=== EXCERPT PROVIDED ===

In October, the Nobel Prize in Chemistry was awarded to Kyoto University’s Distinguished Professor Susumu Kitagawa, as well as Richard Robson and Omar M. Yaghi, a trio of pioneers in metal-organic framework research.
Brozek first met Kitagawa in 2010 at the Massachusetts Institute of Technology during a seminar hosted by Brozek’s doctoral adviser. They kept in touch, and Brozek has been collaborating with Kitagawa’s colleagues in Kyoto.
His Fulbright was intended to help deepen that connection, but it also unexpectedly gave him a front-row seat to the announcement of one of this year’s Nobel Prizes, which honors the field Brozek has been working in since graduate school.
“It was exciting to be in Kyoto for the big news,” Brozek said. “Since 1999, these three scientists have been developing a new form of molecular architecture. We’ve just begun to put MOFs to work, and they hold great promise for industry, the environment and medicine.”
MOFs are materials made from metal ions linked together with organic molecules in repeating crystal structures. Like microscopic Tinker Toys, the structures are endlessly customizable. So far, scientists have created more than 100,000 different kinds.

===

→ **PROMPT**: Pick up the piece on Brozek and the Nobel Prize for metal-organic frameworks right after its last sentence, and keep writing in the same style.

=== RECORDS SUPPLIED ===

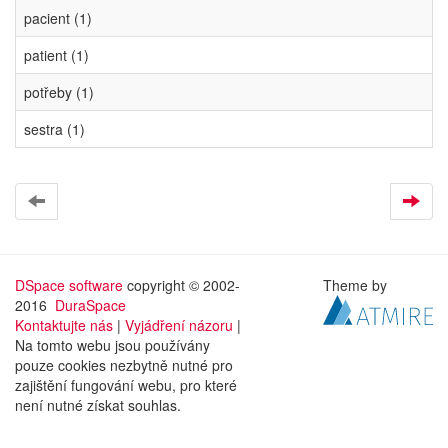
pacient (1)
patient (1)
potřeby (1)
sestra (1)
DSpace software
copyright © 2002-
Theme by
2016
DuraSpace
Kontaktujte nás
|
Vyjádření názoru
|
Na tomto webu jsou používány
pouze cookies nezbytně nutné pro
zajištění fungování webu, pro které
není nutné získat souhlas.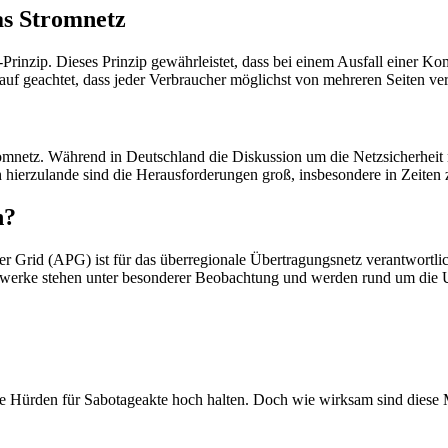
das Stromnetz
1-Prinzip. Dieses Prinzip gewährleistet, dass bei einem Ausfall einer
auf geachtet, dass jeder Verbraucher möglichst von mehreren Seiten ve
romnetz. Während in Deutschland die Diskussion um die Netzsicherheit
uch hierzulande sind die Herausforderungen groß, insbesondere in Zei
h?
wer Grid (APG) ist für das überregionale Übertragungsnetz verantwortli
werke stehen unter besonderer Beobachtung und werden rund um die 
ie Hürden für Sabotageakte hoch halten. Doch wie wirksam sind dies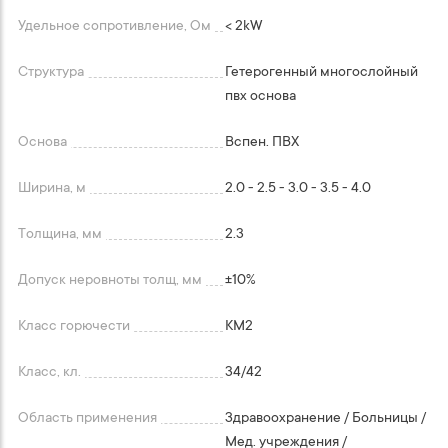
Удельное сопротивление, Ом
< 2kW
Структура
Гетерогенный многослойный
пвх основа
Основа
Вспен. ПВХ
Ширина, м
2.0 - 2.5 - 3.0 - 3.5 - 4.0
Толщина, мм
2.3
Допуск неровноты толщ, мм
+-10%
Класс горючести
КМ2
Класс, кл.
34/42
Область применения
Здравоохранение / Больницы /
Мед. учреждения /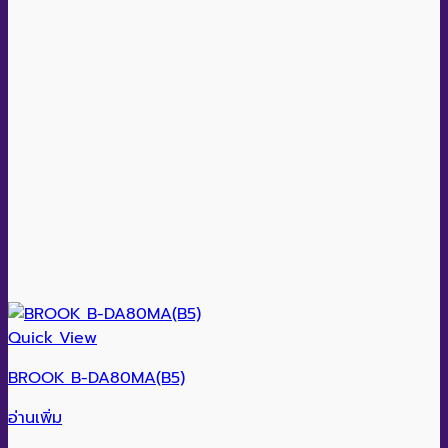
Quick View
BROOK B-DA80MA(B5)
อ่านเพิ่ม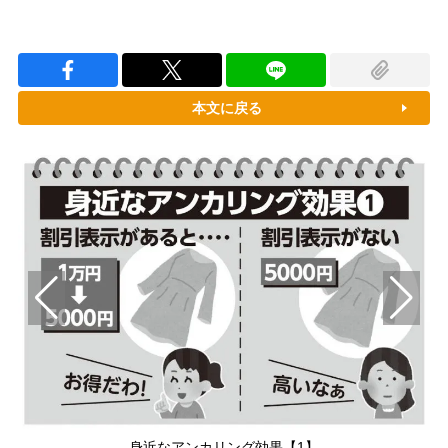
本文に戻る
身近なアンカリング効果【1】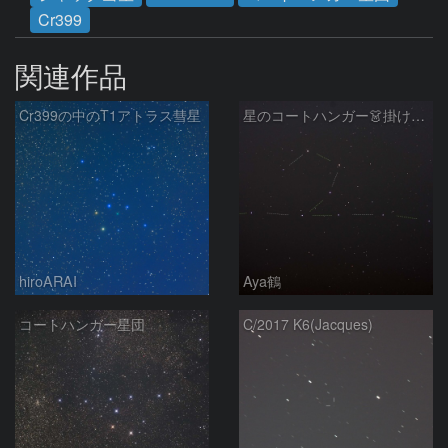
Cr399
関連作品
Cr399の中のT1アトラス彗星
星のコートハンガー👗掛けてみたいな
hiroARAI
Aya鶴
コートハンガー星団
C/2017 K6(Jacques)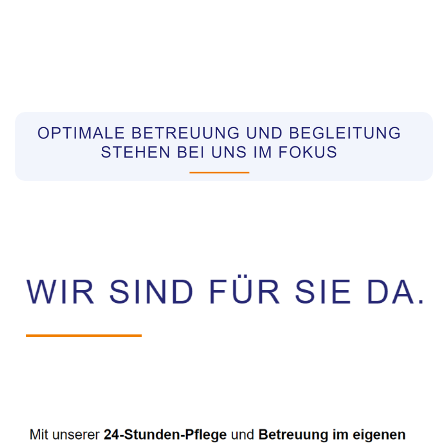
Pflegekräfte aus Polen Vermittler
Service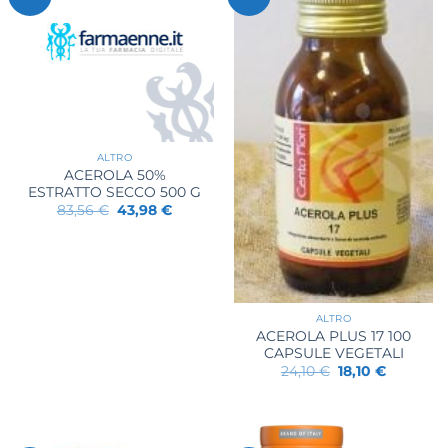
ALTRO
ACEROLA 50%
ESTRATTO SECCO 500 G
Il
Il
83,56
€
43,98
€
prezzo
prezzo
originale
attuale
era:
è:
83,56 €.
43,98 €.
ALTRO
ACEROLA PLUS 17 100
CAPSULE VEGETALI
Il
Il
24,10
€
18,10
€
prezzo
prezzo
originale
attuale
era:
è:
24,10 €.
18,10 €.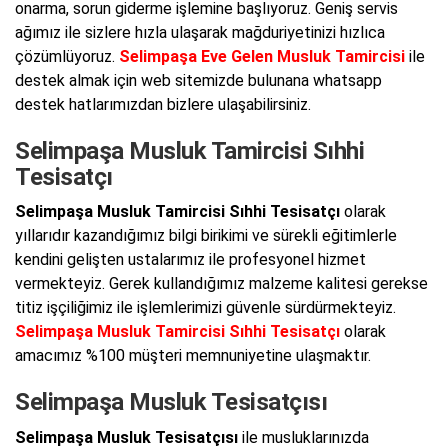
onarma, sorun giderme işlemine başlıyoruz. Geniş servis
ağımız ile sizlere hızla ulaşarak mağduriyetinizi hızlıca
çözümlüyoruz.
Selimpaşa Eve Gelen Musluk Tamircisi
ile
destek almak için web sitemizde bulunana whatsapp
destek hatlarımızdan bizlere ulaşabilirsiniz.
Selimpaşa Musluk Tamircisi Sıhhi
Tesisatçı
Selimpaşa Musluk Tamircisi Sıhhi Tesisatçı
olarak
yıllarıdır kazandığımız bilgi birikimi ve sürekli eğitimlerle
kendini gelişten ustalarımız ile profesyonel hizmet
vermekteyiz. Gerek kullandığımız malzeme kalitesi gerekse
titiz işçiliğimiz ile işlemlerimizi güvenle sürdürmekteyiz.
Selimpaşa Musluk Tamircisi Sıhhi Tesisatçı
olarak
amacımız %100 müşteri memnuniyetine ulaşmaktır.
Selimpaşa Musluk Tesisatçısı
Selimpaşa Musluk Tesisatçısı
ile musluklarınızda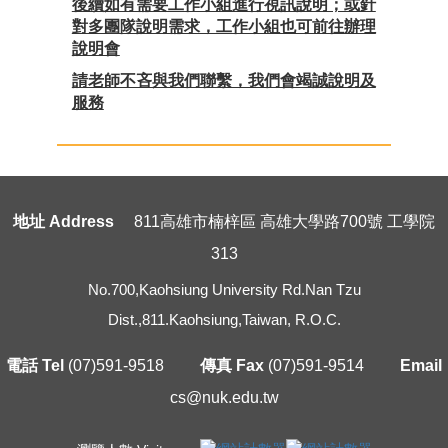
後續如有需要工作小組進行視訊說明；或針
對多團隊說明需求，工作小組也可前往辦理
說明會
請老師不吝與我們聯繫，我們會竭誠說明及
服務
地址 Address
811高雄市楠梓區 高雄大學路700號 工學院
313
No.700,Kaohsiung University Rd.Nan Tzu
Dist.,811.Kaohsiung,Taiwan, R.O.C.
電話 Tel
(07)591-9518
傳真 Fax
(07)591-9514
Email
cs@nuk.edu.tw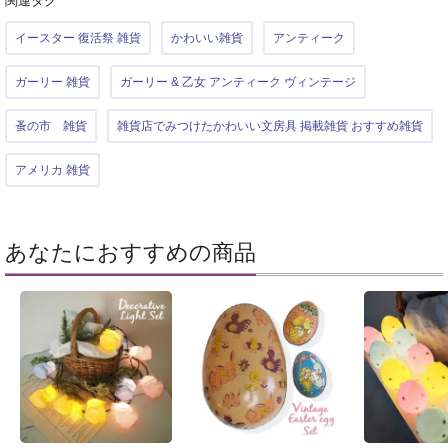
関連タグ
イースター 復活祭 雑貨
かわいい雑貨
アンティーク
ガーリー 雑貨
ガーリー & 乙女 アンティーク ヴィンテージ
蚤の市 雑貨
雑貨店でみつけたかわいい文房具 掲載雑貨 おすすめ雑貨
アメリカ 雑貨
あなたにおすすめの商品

===
=== RECORDS SUPPLIED ===

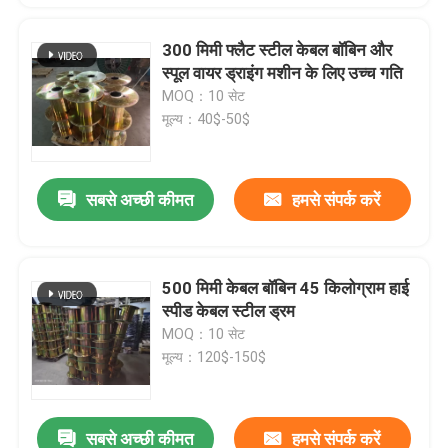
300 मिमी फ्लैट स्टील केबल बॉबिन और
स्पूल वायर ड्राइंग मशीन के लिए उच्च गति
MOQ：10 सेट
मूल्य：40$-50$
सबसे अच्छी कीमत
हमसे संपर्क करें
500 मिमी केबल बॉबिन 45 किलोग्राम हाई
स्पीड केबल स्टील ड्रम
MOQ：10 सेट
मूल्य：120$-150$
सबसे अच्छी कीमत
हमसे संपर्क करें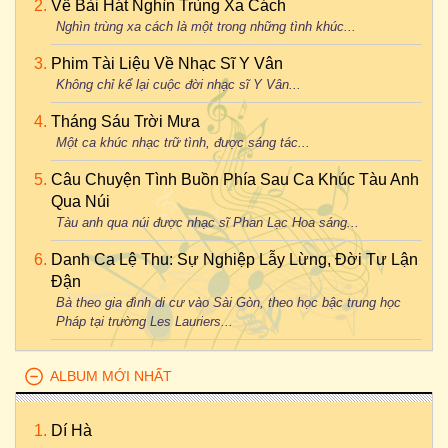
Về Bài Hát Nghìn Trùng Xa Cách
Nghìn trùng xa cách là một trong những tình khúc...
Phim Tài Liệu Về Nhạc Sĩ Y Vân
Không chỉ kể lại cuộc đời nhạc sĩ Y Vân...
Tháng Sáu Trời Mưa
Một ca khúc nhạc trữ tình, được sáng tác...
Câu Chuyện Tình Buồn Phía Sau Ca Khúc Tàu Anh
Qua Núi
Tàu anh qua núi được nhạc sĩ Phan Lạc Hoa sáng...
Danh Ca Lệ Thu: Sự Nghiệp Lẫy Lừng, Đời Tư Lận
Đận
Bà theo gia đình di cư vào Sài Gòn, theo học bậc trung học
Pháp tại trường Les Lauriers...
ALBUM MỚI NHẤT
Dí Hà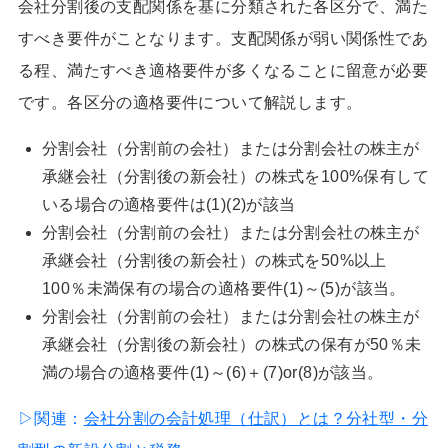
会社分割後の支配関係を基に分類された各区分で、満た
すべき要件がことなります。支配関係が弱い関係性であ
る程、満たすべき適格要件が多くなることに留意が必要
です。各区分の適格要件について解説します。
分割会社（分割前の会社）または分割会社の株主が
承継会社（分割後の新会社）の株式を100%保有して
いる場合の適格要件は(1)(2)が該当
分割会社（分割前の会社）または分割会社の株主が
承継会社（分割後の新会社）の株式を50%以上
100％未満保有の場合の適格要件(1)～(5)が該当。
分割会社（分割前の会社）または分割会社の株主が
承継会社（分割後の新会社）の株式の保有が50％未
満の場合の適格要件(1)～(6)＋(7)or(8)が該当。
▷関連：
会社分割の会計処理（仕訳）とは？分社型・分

===

→ **TASK RESPONSE**:
And they have almost as many potential applications as they do structures.
Because they act as porous sponges that can be specifically “tuned” to draw in specific molecules, MOFs could be used to extract water from desert air, separate lead from water or remove carbon dioxide from the atmosphere.
Someday, they might be used in industrial plants to separate one chemical from another, saving tremendous energy and money. Currently, chemical separation using heat accounts for approximately half the world’s industrial energy consumption.
MOFs also could revolutionize lithium-ion batteries that power phones and cars, Brozek said.
“I love studying MOFs,” Brozek said. “They’re extremely complex but also controllable. We continue tweaking them because we can.”